Rende: sequestrati dalla polizia tre appartamenti utilizzati per prostituzione
2 min di letturaI 3 appartamenti sequestrati dalla polizia di Stato
Comunicato stampa:
Nella giornata di ieri, la Squadra Mobile della questura di Cosenza ha dato esecuzione a due distinte ordinanze di applicazione di sequestro preventivo emesse in data 10.01.2019 dal G.I.P. presso il locale Tribunale su richiesta della Procura della Repubblica di Cosenza, guidata dal procuratore capo dr. Mario Spagnuolo, aventi ad oggetto nr. 3 appartamenti ubicati a Rende, nei confronti di nr. 3 soggetti ritenuti responsabili dei delitti di cui all’art. 3/2° e 8° e art. 4/7° L. n. 75/1958 (favoreggiamento e sfruttamento aggravato della prostituzione).
In particolare, i citati provvedimenti di sequestro, che richiamano integralmente l’ordinanza di applicazione di misure cautelari datata 28.12.2018 emessa dal medesimo G.I.P. nei confronti di nr. 7 soggetti (tra i quali rientrano i tre destinatari delle presenti ordinanze di sequestro preventivo) ritenuti responsabili, a vario titolo, dei delitti di favoreggiamento e sfruttamento aggravato della prostituzione, eseguita dalla Squadra Mobile il 4 gennaio scorso, hanno riguardato tre appartamenti di Rende, uno sito in Via Verdi e gli altri due in Via Fermi, tutti risultati essere – in base alle risultanze delle investigazioni – utilizzati per l’esercizio della prostituzione da parte di più soggetti.

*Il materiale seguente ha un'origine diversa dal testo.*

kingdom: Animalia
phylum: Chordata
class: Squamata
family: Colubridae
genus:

Il G.I.P. ha motivato i provvedimenti sul presupposto che lo sviluppo degli accertamenti condotti dalla Squadra Mobile ha dimostrato come l’applicazione delle misure cautelari personali nei confronti degli indagati non abbia fatto cessare la condotta illecita posta in essere da questi ultimi e che sussiste invece il concreto pericolo che la libera disponibilità degli appartamenti sopra indicati possa aggravare o protrarre le conseguenze del reato per cui si procede.
Come detto in occasione dell’esecuzione delle sopra citate misure cautelari personali le strutture abitative in esame, sono risultate essere in uso a donne che chiedevano di “lavorare” per un determinato periodo in quella precisa località pagando la somma procapite di 50 euro al giorno a colui che gestiva tali dimore.
Ulteriori accertamenti sono in corso.